PALB2: A New Breast Cancer Gene

You've probably heard of BRCA1 and BRCA2 when talking about breast cancer, but there's a new gene mutation you need to know about. The PALB2 mutation can increase a young woman's risk of developing breast cancer by 8 or 9 times, according to Women's Health Magazine and The New England Journal of Medicine.

breast cancer dna
(Photo: Women's Health Magazine)

In the University of Cambridge-led study, researchers examined data on 154 families, each with least one family member with breast cancer who tested negative for BRCA1 and BRCA2 mutations but did have a mutation in PALB2. Among all the family members studied, they identified 311 women with mutations in the PALB2 gene, which has been previously linked to breast cancer. However, no one knew exactly how much PALB2 mutations increased risk—until now.

>> Read: How can you best self check? Read these 6 tips.

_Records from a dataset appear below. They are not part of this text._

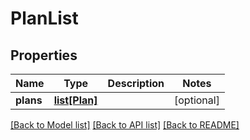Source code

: # PlanList


## Properties
Name | Type | Description | Notes
------------ | ------------- | ------------- | -------------
**plans** | [**list[Plan]**](Plan.md) |  | [optional] 

[[Back to Model list]](../README.md#documentation-for-models) [[Back to API list]](../README.md#documentation-for-api-endpoints) [[Back to README]](../README.md)


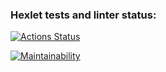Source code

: ### Hexlet tests and linter status:
[![Actions Status](https://github.com/Zabadoooj/frontend-project-44/actions/workflows/hexlet-check.yml/badge.svg)](https://github.com/Zabadoooj/frontend-project-44/actions)

[![Maintainability](https://api.codeclimate.com/v1/badges/329693c550caa0bed07e/maintainability)](https://codeclimate.com/github/Zabadoooj/frontend-project-44/maintainability)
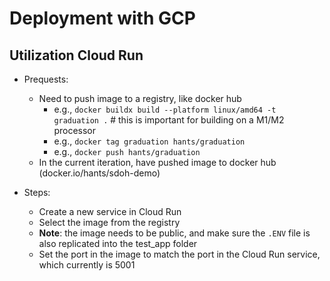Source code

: # Deployment with GCP

## Utilization Cloud Run
- Prequests:
    - Need to push image to a registry, like docker hub 
        - e.g., `docker buildx build --platform linux/amd64 -t graduation .` # this is important for building on a M1/M2 processor 
        - e.g., `docker tag graduation hants/graduation`
        - e.g., `docker push hants/graduation`
    - In the current iteration, have pushed image to docker hub (docker.io/hants/sdoh-demo)

- Steps:
    - Create a new service in Cloud Run
    - Select the image from the registry
    - **Note**: the image needs to be public, and make sure the `.ENV` file is also replicated into the test_app folder
    - Set the port in the image to match the port in the Cloud Run service, which currently is 5001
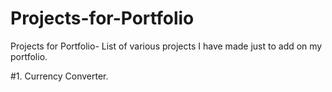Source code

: # Projects-for-Portfolio
Projects for Portfolio-
List of various projects I have made just to add on my portfolio.

#1. Currency Converter.

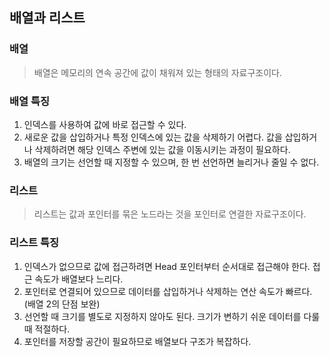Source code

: ## 배열과 리스트

### 배열

> 배열은 메모리의 연속 공간에 값이 채워져 있는 형태의 자료구조이다.

### 배열 특징

1. 인덱스를 사용하여 값에 바로 접근할 수 있다.
2. 새로운 값을 삽입하거나 특정 인덱스에 있는 값을 삭제하기 어렵다. 값을 삽입하거나 삭제하려면 해당 인덱스 주변에 있는 값을 이동시키는 과정이 필요하다.
3. 배열의 크기는 선언할 때 지정할 수 있으며, 한 번 선언하면 늘리거나 줄일 수 없다.


### 리스트

> 리스트는 값과 포인터를 묶은 노드라는 것을 포인터로 연결한 자료구조이다.

### 리스트 특징

1. 인덱스가 없으므로 값에 접근하려면 Head 포인터부터 순서대로 접근해야 한다. 접근 속도가 배열보다 느리다.
2. 포인터로 연결되어 있으므로 데이터를 삽입하거나 삭제하는 연산 속도가 빠르다. (배열 2의 단점 보완)
3. 선언할 때 크기를 별도로 지정하지 않아도 된다. 크기가 변하기 쉬운 데이터를 다룰 때 적절하다.
4. 포인터를 저장할 공간이 필요하므로 배열보다 구조가 복잡하다.


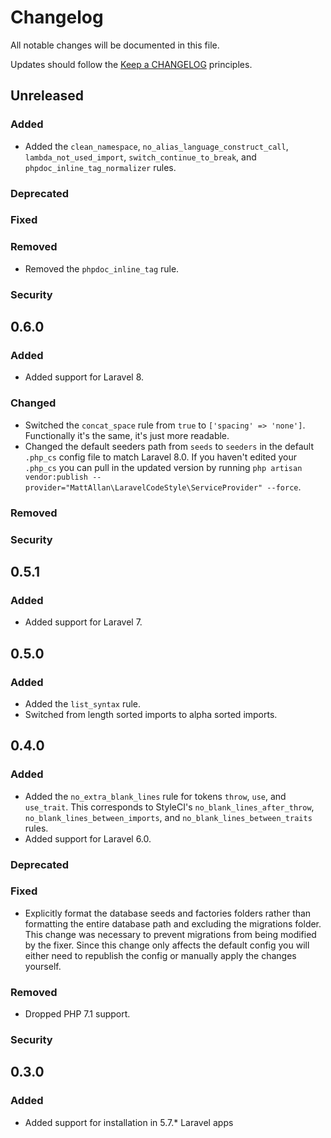 # Changelog

All notable changes will be documented in this file.

Updates should follow the [Keep a CHANGELOG](http://keepachangelog.com/) principles.

## Unreleased

### Added

- Added the `clean_namespace`, `no_alias_language_construct_call`, `lambda_not_used_import`, `switch_continue_to_break`, and `phpdoc_inline_tag_normalizer` rules.

### Deprecated

### Fixed

### Removed

- Removed the `phpdoc_inline_tag` rule.

### Security

## 0.6.0

### Added

- Added support for Laravel 8.

### Changed

- Switched the `concat_space` rule from `true` to `['spacing' => 'none']`. Functionally it's the same, it's just more readable.
- Changed the default seeders path from `seeds` to `seeders` in the default `.php_cs` config file to match Laravel 8.0. If you haven't edited your `.php_cs` you can pull in the updated version by running `php artisan vendor:publish --provider="MattAllan\LaravelCodeStyle\ServiceProvider" --force`.

### Removed

### Security

## 0.5.1

### Added

- Added support for Laravel 7.

## 0.5.0

### Added

- Added the `list_syntax` rule.
- Switched from length sorted imports to alpha sorted imports.

## 0.4.0

### Added

- Added the `no_extra_blank_lines` rule for tokens `throw`, `use`, and `use_trait`. This corresponds to StyleCI's `no_blank_lines_after_throw`, `no_blank_lines_between_imports`, and `no_blank_lines_between_traits`
rules.
- Added support for Laravel 6.0.

### Deprecated

### Fixed

- Explicitly format the database seeds and factories folders rather than formatting the entire database path and excluding the migrations folder. This change was necessary to prevent migrations from being modified by the fixer. Since this change only affects the default config you will either need to republish the config or manually apply the changes yourself.

### Removed

- Dropped PHP 7.1 support.

### Security

## 0.3.0

### Added

- Added support for installation in 5.7.* Laravel apps
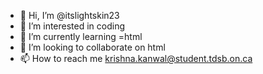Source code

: - 👋 Hi, I’m @itslightskin23
- 👀 I’m interested in coding
- 🌱 I’m currently learning =html
- 💞️ I’m looking to collaborate on html
- 📫 How to reach me krishna.kanwal@student.tdsb.on.ca



<!---
itslightskin23/itslightskin23 is a ✨ special ✨ repository because its `README.md` (this file) appears on your GitHub profile.
You can click the Preview link to take a look at your changes.
--->
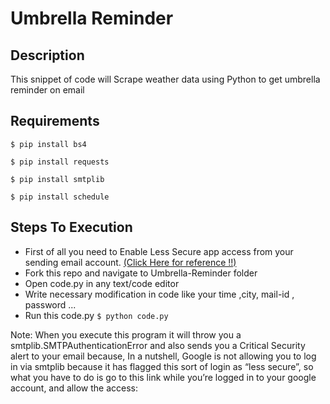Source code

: # Umbrella Reminder

## Description
This snippet of code will Scrape weather data using Python to get umbrella reminder on email

## Requirements

`$ pip install bs4`

`$ pip install requests `

`$ pip install smtplib`

`$ pip install schedule `



## Steps To Execution
- First of all you need to Enable Less Secure app access from your sending email account. [(Click Here for reference !!)](https://youtu.be/Ee7PDsbfOUI)
- Fork this repo and navigate to Umbrella-Reminder folder
- Open code.py in any text/code editor
- Write necessary modification in code like your time ,city, mail-id , password ...
- Run this code.py `$ python code.py`

Note: When you execute this program it will throw you a smtplib.SMTPAuthenticationError and also sends you a Critical Security alert to your email because, 
In a nutshell, Google is not allowing you to log in via smtplib because it has flagged this sort of login as “less secure”, so what you have to do is go to 
this link while you’re logged in to your google account, and allow the access:

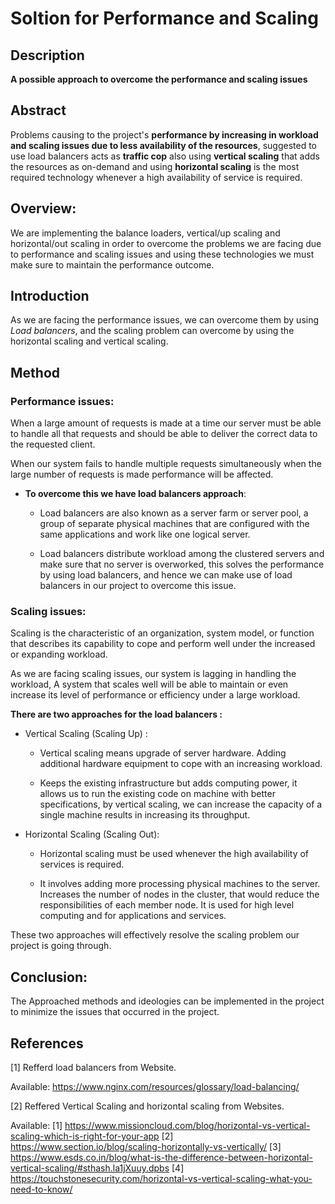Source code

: # Soltion for Performance and Scaling

## **Description**
**A possible approach to overcome the performance and scaling issues**

## **Abstract**
Problems causing to the project's **performance by increasing in workload and scaling issues due to less availability of the resources**,
suggested to use load balancers acts as **traffic cop** also using **vertical scaling** that adds the resources as on-demand and using **horizontal scaling** is the most required technology whenever a high availability of service is required.

## **Overview**:
We are implementing the balance loaders, vertical/up scaling and horizontal/out scaling in order to overcome the problems we are facing due to performance and scaling issues and using these technologies we must make sure to maintain the performance outcome.

## **Introduction**
As we are facing the performance issues, we can overcome them by using *Load balancers*, and the scaling problem can overcome by using the horizontal scaling and vertical scaling.


## **Method**
### **Performance issues**:

When a large amount of requests is made at a time our server must be able to handle all that requests and should be able to deliver the correct data to the requested client.

When our system fails to handle multiple requests simultaneously when the large number of requests is made performance will be affected.

* **To overcome this we have load balancers approach**:

  * Load balancers are also known as a server farm or server pool, a group of separate physical machines that are configured with the same applications and work like one logical server. 

  * Load balancers distribute workload among the clustered servers and make sure that no server is overworked, this solves the performance by using load balancers, and hence we can make use of load balancers in our project to overcome this issue.

### **Scaling issues**:

Scaling is the characteristic of an organization, 
system model, or function that describes its capability to cope and perform well under the increased or expanding workload. 

As we are facing scaling issues, our system is lagging in handling the workload, A system that scales well will be able to maintain or even increase its level of performance or efficiency under a large workload.

**There are two approaches for the load balancers :**

 * Vertical Scaling (Scaling Up) :
     * Vertical scaling means upgrade of server hardware. Adding additional hardware equipment to cope with an increasing workload.

     * Keeps the existing infrastructure but adds computing power, it allows us to run the existing code on machine with better specifications, by vertical scaling, we can increase the capacity of a single machine results in increasing its throughput.

* Horizontal Scaling (Scaling Out):
    * Horizontal scaling must be used whenever the high availability of services is required.

    * It involves adding more processing physical machines to the server. Increases the number of nodes in the cluster, that would reduce the responsibilities of each member node. It is used for high level computing and for applications and services.

These two approaches will effectively resolve the scaling problem our project is going through.

## **Conclusion:**
The Approached methods and ideologies can be implemented in the project to minimize the issues that occurred in the project.

## **References**
[1] Refferd load balancers from Website.

Available: https://www.nginx.com/resources/glossary/load-balancing/

[2] Reffered Vertical Scaling and horizontal scaling from Websites.

Available: 
[1] https://www.missioncloud.com/blog/horizontal-vs-vertical-scaling-which-is-right-for-your-app
           [2] https://www.section.io/blog/scaling-horizontally-vs-vertically/
           [3] https://www.esds.co.in/blog/what-is-the-difference-between-horizontal-vertical-scaling/#sthash.la1jXuuy.dpbs
           [4] https://touchstonesecurity.com/horizontal-vs-vertical-scaling-what-you-need-to-know/

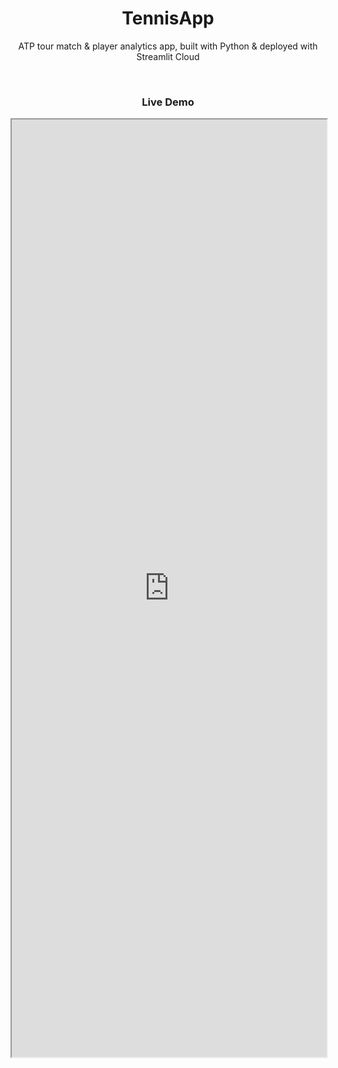 <h1 align="center"><b> TennisApp </b></h1>

<p align="center">
    ATP tour match & player analytics app, built with Python & deployed with Streamlit Cloud
</p>

<br>

<h3 align="center"><b> Live Demo </b></h3>

<iframe src="https://tennis.streamlit.app/?embed=true" width="100%" height="1500"></iframe>

<br>
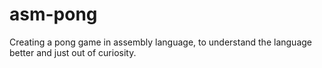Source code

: # asm-pong
Creating a pong game in assembly language, to understand the language better and just out of curiosity.
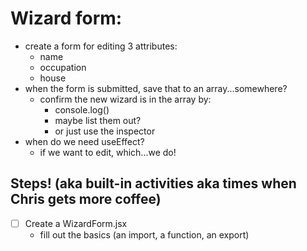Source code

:# Wizard form:

- create a form for editing 3 attributes:
    - name
    - occupation
    - house
- when the form is submitted, save that to an array...somewhere?
    - confirm the new wizard is in the array by:
        - console.log()
        - maybe list them out?
        - or just use the inspector
- when do we need useEffect?
    - if we want to edit, which...we do!

## Steps! (aka built-in activities aka times when Chris gets more coffee)

- [ ] Create a WizardForm.jsx
    - fill out the basics (an import, a function, an export)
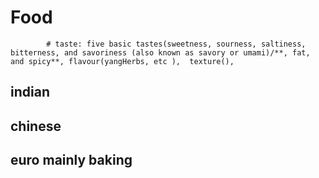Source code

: # Food 

			# taste: five basic tastes(sweetness, sourness, saltiness, bitterness, and savoriness (also known as savory or umami)/**, fat, and spicy**, flavour(yangHerbs, etc ),  texture(),  

## indian


## chinese

## euro mainly baking 
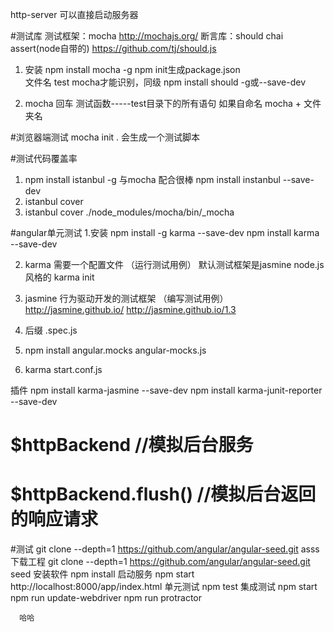 http-server   可以直接启动服务器

#测试库
  测试框架：mocha    http://mochajs.org/
  断言库：should  chai  assert(node自带的)   https://github.com/tj/should.js

1. 安装  npm install mocha -g    npm init生成package.json   
    文件名  test  mocha才能识别，同级
    npm install should -g或--save-dev

2. mocha   回车   测试函数-----test目录下的所有语句
  如果自命名  mocha + 文件夹名


#浏览器端测试
mocha init .   会生成一个测试脚本


#测试代码覆盖率
  1. npm install istanbul -g   与mocha 配合很棒
     npm install instanbul --save-dev
  2. istanbul  cover
  3. istanbul cover ./node_modules/mocha/bin/_mocha

#angular单元测试
  1.安装
   npm install -g karma --save-dev
   npm install karma --save-dev

  2. karma 需要一个配置文件    （运行测试用例）  默认测试框架是jasmine
    node.js风格的
    karma init

  3. jasmine  行为驱动开发的测试框架   （编写测试用例）
    http://jasmine.github.io/
    http://jasmine.github.io/1.3

  4. 后缀  .spec.js
  5. npm install angular.mocks   angular-mocks.js
  6. karma start.conf.js

  插件  npm install karma-jasmine --save-dev
       npm install karma-junit-reporter --save-dev


# $httpBackend   //模拟后台服务
# $httpBackend.flush()   //模拟后台返回的响应请求

#测试
  git clone --depth=1 https://github.com/angular/angular-seed.git asss
  下载工程
  git clone --depth=1 https://github.com/angular/angular-seed.git seed
  安装软件
  npm install
  启动服务
  npm start
  http://localhost:8000/app/index.html
  单元测试
  npm test
  集成测试
  npm start
  npm run update-webdriver
  npm run protractor















      哈哈
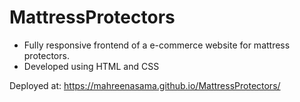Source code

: # MattressProtectors
* Fully responsive frontend of a e-commerce website for mattress protectors. 
* Developed using HTML and CSS

Deployed at: https://mahreenasama.github.io/MattressProtectors/
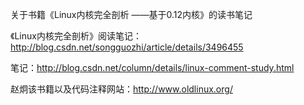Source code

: 关于书籍《Linux内核完全剖析 ——基于0.12内核》的读书笔记

《Linux内核完全剖析》阅读笔记：http://blog.csdn.net/songguozhi/article/details/3496455

笔记：http://blog.csdn.net/column/details/linux-comment-study.html

赵炯该书籍以及代码注释网站：http://www.oldlinux.org/

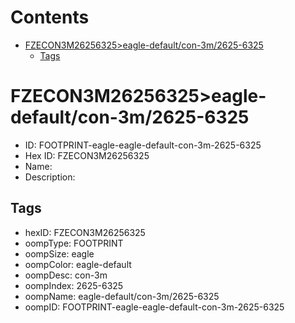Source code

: 



Contents
========

* [FZECON3M26256325>eagle-default/con-3m/2625-6325](#fzecon3m26256325eagle-defaultcon-3m2625-6325)
	* [Tags](#tags)

# FZECON3M26256325>eagle-default/con-3m/2625-6325

- ID: FOOTPRINT-eagle-eagle-default-con-3m-2625-6325
- Hex ID: FZECON3M26256325
- Name: 
- Description: 

## Tags

- hexID: FZECON3M26256325
- oompType: FOOTPRINT
- oompSize: eagle
- oompColor: eagle-default
- oompDesc: con-3m
- oompIndex: 2625-6325
- oompName: eagle-default/con-3m/2625-6325
- oompID: FOOTPRINT-eagle-eagle-default-con-3m-2625-6325
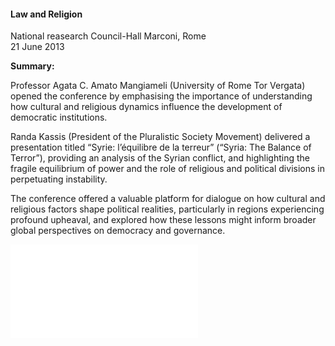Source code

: <h4>Law and Religion</h4>

National reasearch Council-Hall Marconi, Rome  
21 June 2013

<b>Summary:</b>	

Professor Agata C. Amato Mangiameli (University of Rome Tor Vergata) opened the conference by emphasising the importance of understanding how cultural and religious dynamics influence the development of democratic institutions.

Randa Kassis (President of the Pluralistic Society Movement) delivered a presentation titled “Syrie: l’équilibre de la terreur” (“Syria: The Balance of Terror”), providing an analysis of the Syrian conflict, and highlighting the fragile equilibrium of power and the role of religious and political divisions in perpetuating instability.

The conference offered a valuable platform for dialogue on how cultural and religious factors shape political realities, particularly in regions experiencing profound upheaval, and explored how these lessons might inform broader global perspectives on democracy and governance.

![](136.pdf)
<p></p>
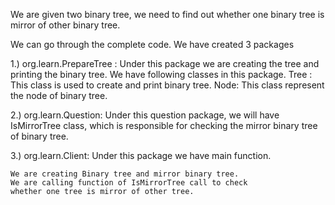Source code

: We are given two binary tree, we need to find out whether one binary tree is mirror of other binary tree.

We can go through the complete code. We have created 3 packages

1.) org.learn.PrepareTree : Under this package we are creating the tree and printing the binary tree. 
	We have following classes in this package. 
	Tree : This class is used to create and print binary tree.
	Node: This class represent the node of binary tree.

2.) org.learn.Question: Under this question package, we will have IsMirrorTree class, 
	which is responsible for checking the mirror binary tree of binary tree.

3.) org.learn.Client: Under this package we have main function.

	We are creating Binary tree and mirror binary tree.
	We are calling function of IsMirrorTree call to check
	whether one tree is mirror of other tree.
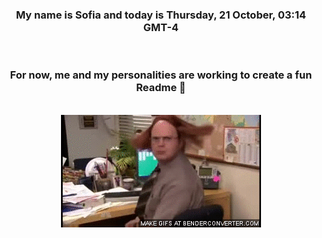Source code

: 


<div align="center">
<h3 >My name is Sofia and today is Thursday, 21 October, 03:14 GMT-4</h3><br>
<h3 >For now, me and my personalities are working to create a fun Readme 👋
</h3><br>
<img src='img/dwight.gif' alt='working...'/>
</div>

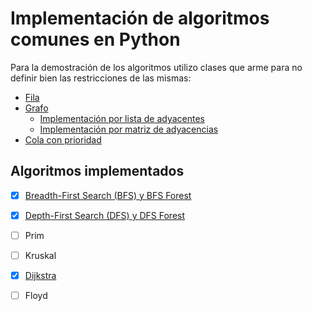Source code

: # Implementación de algoritmos comunes en Python
Para la demostración de los algoritmos utilizo clases que arme para no definir bien las restricciones de las mismas:
- [Fila](https://github.com/buscoma/algoritmos/blob/main/clases/fila.py)
- [Grafo](https://github.com/buscoma/algoritmos/blob/main/clases/grafo/__init__.py)
  - [Implementación por lista de adyacentes](https://github.com/buscoma/algoritmos/blob/main/clases/grafo/GrafoListaAdyacentes.py)
  - [Implementación por matriz de adyacencias](https://github.com/buscoma/algoritmos/blob/main/clases/grafo/GrafoMatrizAdyacencia.py)
- [Cola con prioridad](https://github.com/buscoma/algoritmos/blob/main/clases/colaConPrioridad.py)

## Algoritmos implementados
 - [x] [Breadth-First Search (BFS) y BFS Forest](https://github.com/buscoma/algoritmos/blob/main/algoritmos/algoritmoBFS.py)
 - [x] [Depth-First Search (DFS) y DFS Forest](https://github.com/buscoma/algoritmos/blob/main/algoritmos/algoritmoDFS.py)
 - [ ] Prim
 - [ ] Kruskal
 - [x] [Dijkstra](https://github.com/buscoma/algoritmos/blob/main/algoritmos/algoritmoDijkstra.py)
 - [ ] Floyd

Researchers found that women with PALB2 mutations had a 35 percent chance of developing breast cancer before their 70th birthday—and that risk rose to 58 percent if they had a strong family history of breast cancer (like a mother or sister being diagnosed with breast cancer before age 50). For comparison's sake, women with BRCA1 mutations have about a 50 to 70 percent risk of developing breast cancer by age 70, while those with BRCA2 mutations have a 40 to 60 percent risk, according to study researchers.

>> Read: What can you do to prevent cancer? These foods are known to be disease fighting.


Plus, this research found that mutations in PALB2 are particularly associated with a larger increased risk of breast cancer in younger women. Researchers found that in women younger than 40, PALB2 mutations can lead to an eight- to nine-times higher risk of breast cancer, compared to women of that age without the mutation. Meanwhile, women aged 40-60 with the genetic mutation had a six- to eight-times greater risk of breast cancer than women aged 40-60 without it. And women over 60 with mutations in PALB2 had a five-times higher risk than women over 60 without the mutation. Essentially, the increased risk associated with the mutation was more extreme in younger women.